## [TASK DIRECTIONS]
Below are some records; output exactly the lines from the line with "M441 182 450" to the line with "M105 617 133 639 124 651 96 629Z", both ends kept, and nothing more.

## [SUPPLIED MATERIAL]
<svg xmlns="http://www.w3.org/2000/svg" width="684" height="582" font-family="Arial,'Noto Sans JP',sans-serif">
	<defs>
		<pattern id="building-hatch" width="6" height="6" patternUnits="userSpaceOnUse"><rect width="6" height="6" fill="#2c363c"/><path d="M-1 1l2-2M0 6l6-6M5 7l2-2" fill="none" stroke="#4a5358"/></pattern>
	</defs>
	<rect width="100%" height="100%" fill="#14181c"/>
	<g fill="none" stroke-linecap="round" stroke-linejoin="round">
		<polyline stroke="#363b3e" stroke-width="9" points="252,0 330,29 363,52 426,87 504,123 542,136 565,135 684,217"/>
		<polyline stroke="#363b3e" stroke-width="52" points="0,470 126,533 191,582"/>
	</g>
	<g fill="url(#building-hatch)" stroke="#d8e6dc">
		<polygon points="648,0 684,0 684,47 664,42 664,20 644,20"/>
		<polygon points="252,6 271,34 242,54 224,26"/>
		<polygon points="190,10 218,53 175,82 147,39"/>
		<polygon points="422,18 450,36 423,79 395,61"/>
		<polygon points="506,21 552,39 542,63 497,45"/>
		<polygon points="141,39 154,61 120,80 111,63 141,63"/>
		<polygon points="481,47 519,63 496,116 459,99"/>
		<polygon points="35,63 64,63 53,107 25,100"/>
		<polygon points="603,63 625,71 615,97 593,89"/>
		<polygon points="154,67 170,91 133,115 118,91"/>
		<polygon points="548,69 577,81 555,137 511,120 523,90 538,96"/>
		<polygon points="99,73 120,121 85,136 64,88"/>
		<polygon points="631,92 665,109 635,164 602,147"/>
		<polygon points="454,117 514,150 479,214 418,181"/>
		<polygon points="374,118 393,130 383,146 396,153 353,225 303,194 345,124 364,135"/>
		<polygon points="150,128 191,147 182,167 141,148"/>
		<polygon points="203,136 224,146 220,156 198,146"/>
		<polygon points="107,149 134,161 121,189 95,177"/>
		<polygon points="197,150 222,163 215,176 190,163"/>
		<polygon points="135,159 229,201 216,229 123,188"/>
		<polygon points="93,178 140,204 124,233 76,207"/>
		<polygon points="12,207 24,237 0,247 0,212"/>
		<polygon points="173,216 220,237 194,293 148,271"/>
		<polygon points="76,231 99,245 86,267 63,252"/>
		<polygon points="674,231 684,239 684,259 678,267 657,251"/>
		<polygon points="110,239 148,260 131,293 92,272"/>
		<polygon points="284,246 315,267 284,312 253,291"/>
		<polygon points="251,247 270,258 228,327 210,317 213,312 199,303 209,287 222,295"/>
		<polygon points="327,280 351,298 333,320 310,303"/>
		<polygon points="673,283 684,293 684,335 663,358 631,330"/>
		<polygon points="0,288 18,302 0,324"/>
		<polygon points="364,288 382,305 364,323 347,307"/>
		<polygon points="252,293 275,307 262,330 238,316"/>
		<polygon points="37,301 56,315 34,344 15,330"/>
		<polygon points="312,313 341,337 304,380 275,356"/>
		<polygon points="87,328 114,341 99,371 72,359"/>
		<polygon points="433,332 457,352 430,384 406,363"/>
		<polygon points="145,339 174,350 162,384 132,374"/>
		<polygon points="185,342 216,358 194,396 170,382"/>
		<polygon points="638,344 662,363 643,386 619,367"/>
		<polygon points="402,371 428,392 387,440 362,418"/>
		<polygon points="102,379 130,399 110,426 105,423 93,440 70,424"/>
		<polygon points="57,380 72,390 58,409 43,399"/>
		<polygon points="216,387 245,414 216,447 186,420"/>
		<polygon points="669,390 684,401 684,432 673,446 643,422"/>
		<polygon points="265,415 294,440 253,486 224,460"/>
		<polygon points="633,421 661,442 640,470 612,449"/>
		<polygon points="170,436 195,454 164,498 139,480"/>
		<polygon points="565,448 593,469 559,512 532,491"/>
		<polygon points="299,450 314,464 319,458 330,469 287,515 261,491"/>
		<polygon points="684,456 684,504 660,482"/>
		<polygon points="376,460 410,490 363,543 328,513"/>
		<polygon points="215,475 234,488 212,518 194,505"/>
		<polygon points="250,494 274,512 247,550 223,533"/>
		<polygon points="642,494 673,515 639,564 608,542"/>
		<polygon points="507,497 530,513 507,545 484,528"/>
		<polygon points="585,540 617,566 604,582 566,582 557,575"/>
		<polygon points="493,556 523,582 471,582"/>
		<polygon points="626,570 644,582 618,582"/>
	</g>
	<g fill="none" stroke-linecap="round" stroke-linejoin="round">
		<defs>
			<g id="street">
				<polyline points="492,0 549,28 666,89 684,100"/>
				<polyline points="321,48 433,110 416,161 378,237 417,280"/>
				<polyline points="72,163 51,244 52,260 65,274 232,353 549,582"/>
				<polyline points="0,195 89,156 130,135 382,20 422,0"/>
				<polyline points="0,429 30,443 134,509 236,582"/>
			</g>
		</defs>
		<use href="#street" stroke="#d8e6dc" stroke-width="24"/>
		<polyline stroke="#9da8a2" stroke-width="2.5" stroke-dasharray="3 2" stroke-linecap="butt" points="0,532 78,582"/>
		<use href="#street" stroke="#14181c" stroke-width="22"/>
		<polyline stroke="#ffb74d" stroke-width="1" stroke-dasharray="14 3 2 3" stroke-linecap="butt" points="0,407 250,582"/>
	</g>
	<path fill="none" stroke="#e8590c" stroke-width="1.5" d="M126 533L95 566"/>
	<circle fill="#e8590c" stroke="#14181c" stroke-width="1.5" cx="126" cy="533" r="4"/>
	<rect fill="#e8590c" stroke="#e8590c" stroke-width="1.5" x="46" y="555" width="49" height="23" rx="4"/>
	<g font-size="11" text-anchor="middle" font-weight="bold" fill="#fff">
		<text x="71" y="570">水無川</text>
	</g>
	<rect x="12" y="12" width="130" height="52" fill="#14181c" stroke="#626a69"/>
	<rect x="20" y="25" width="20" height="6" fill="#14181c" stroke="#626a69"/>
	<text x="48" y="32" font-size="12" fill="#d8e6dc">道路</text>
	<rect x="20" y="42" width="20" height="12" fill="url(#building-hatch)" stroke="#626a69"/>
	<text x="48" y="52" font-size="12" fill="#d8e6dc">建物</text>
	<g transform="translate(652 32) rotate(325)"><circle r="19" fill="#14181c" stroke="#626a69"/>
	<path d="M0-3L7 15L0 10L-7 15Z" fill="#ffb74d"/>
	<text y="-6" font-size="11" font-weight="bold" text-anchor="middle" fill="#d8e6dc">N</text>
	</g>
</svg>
...
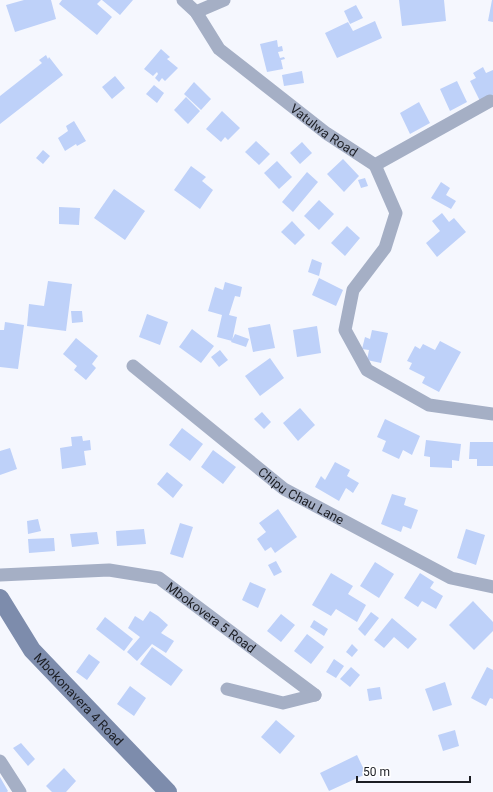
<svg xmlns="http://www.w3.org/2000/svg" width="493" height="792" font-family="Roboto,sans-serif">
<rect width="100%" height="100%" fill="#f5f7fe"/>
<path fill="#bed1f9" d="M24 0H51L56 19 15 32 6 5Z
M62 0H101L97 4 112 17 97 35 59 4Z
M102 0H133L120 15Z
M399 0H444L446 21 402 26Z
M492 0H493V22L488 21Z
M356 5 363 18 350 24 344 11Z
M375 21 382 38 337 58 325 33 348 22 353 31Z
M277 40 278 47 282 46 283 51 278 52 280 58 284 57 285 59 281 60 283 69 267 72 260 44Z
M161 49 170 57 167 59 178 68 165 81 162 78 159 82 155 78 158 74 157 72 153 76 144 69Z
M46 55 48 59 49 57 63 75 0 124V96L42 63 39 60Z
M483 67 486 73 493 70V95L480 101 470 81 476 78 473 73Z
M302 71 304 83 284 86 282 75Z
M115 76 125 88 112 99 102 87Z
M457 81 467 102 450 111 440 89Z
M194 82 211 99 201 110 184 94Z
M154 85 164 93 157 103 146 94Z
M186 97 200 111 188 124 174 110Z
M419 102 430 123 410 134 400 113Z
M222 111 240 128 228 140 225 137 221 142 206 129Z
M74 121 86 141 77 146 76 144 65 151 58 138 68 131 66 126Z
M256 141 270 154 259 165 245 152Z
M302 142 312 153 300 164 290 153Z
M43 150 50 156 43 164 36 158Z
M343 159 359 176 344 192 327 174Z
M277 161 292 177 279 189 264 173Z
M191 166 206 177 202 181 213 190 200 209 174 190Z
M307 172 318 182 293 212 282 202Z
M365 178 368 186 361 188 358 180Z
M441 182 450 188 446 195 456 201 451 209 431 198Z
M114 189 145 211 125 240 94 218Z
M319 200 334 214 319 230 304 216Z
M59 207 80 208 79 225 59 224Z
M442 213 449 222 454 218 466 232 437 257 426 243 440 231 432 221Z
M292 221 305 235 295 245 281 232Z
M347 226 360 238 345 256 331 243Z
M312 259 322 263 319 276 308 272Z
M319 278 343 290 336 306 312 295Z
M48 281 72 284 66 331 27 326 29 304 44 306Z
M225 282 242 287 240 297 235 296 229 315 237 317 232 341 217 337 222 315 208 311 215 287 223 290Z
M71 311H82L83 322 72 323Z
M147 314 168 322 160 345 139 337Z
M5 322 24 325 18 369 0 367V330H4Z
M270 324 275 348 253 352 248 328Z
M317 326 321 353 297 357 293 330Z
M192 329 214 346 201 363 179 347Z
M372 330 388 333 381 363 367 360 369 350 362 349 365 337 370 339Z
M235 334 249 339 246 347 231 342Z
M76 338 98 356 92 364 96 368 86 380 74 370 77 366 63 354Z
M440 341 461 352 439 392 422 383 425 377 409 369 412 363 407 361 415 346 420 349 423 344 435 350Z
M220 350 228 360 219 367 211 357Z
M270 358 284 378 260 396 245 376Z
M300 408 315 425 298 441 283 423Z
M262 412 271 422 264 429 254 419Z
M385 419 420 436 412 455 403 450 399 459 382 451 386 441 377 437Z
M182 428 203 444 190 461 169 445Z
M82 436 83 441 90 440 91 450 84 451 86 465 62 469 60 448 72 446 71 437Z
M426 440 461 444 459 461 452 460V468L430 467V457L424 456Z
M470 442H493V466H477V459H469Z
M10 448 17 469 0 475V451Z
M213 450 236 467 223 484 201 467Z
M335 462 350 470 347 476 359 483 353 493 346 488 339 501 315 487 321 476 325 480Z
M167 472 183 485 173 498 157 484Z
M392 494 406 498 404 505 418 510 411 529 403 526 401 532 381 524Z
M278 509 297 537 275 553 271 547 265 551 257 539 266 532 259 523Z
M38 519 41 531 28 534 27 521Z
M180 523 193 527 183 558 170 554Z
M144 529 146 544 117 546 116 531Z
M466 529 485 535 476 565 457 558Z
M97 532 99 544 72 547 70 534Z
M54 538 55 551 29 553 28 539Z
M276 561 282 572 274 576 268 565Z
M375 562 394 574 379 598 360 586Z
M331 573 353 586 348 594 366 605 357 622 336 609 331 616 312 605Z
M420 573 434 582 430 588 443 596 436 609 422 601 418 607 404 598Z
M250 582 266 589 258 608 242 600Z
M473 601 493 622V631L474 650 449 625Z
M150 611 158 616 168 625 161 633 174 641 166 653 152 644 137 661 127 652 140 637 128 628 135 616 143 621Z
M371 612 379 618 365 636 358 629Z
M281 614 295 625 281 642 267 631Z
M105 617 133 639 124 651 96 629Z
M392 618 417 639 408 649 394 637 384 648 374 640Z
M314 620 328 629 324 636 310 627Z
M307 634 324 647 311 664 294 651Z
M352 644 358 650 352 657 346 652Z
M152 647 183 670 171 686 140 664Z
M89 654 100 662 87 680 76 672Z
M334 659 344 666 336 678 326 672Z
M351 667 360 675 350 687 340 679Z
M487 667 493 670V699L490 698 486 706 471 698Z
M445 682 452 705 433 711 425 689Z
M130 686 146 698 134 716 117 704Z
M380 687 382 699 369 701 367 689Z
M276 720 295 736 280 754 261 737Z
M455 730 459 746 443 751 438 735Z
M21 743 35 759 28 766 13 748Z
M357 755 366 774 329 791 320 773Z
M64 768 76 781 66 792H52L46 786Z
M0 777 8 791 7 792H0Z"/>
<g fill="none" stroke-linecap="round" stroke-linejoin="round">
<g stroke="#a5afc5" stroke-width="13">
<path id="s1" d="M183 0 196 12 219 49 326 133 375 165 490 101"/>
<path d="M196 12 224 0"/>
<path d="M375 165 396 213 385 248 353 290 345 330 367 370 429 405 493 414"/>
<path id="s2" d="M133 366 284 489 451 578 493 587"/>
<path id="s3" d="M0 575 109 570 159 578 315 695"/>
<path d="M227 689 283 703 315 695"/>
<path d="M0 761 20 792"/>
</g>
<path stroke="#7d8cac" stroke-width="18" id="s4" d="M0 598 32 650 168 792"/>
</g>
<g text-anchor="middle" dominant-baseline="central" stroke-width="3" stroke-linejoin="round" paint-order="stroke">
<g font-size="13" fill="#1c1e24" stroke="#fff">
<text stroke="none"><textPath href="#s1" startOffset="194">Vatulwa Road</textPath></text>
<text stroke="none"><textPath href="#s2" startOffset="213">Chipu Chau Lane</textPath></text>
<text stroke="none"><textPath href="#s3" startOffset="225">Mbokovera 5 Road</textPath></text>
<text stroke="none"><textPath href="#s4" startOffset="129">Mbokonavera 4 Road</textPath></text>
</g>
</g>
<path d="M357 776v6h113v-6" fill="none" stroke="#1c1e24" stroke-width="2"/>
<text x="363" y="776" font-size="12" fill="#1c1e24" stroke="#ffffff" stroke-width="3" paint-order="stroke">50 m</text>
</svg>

## [EXPECTED OUTPUT]
M441 182 450 188 446 195 456 201 451 209 431 198Z
M114 189 145 211 125 240 94 218Z
M319 200 334 214 319 230 304 216Z
M59 207 80 208 79 225 59 224Z
M442 213 449 222 454 218 466 232 437 257 426 243 440 231 432 221Z
M292 221 305 235 295 245 281 232Z
M347 226 360 238 345 256 331 243Z
M312 259 322 263 319 276 308 272Z
M319 278 343 290 336 306 312 295Z
M48 281 72 284 66 331 27 326 29 304 44 306Z
M225 282 242 287 240 297 235 296 229 315 237 317 232 341 217 337 222 315 208 311 215 287 223 290Z
M71 311H82L83 322 72 323Z
M147 314 168 322 160 345 139 337Z
M5 322 24 325 18 369 0 367V330H4Z
M270 324 275 348 253 352 248 328Z
M317 326 321 353 297 357 293 330Z
M192 329 214 346 201 363 179 347Z
M372 330 388 333 381 363 367 360 369 350 362 349 365 337 370 339Z
M235 334 249 339 246 347 231 342Z
M76 338 98 356 92 364 96 368 86 380 74 370 77 366 63 354Z
M440 341 461 352 439 392 422 383 425 377 409 369 412 363 407 361 415 346 420 349 423 344 435 350Z
M220 350 228 360 219 367 211 357Z
M270 358 284 378 260 396 245 376Z
M300 408 315 425 298 441 283 423Z
M262 412 271 422 264 429 254 419Z
M385 419 420 436 412 455 403 450 399 459 382 451 386 441 377 437Z
M182 428 203 444 190 461 169 445Z
M82 436 83 441 90 440 91 450 84 451 86 465 62 469 60 448 72 446 71 437Z
M426 440 461 444 459 461 452 460V468L430 467V457L424 456Z
M470 442H493V466H477V459H469Z
M10 448 17 469 0 475V451Z
M213 450 236 467 223 484 201 467Z
M335 462 350 470 347 476 359 483 353 493 346 488 339 501 315 487 321 476 325 480Z
M167 472 183 485 173 498 157 484Z
M392 494 406 498 404 505 418 510 411 529 403 526 401 532 381 524Z
M278 509 297 537 275 553 271 547 265 551 257 539 266 532 259 523Z
M38 519 41 531 28 534 27 521Z
M180 523 193 527 183 558 170 554Z
M144 529 146 544 117 546 116 531Z
M466 529 485 535 476 565 457 558Z
M97 532 99 544 72 547 70 534Z
M54 538 55 551 29 553 28 539Z
M276 561 282 572 274 576 268 565Z
M375 562 394 574 379 598 360 586Z
M331 573 353 586 348 594 366 605 357 622 336 609 331 616 312 605Z
M420 573 434 582 430 588 443 596 436 609 422 601 418 607 404 598Z
M250 582 266 589 258 608 242 600Z
M473 601 493 622V631L474 650 449 625Z
M150 611 158 616 168 625 161 633 174 641 166 653 152 644 137 661 127 652 140 637 128 628 135 616 143 621Z
M371 612 379 618 365 636 358 629Z
M281 614 295 625 281 642 267 631Z
M105 617 133 639 124 651 96 629Z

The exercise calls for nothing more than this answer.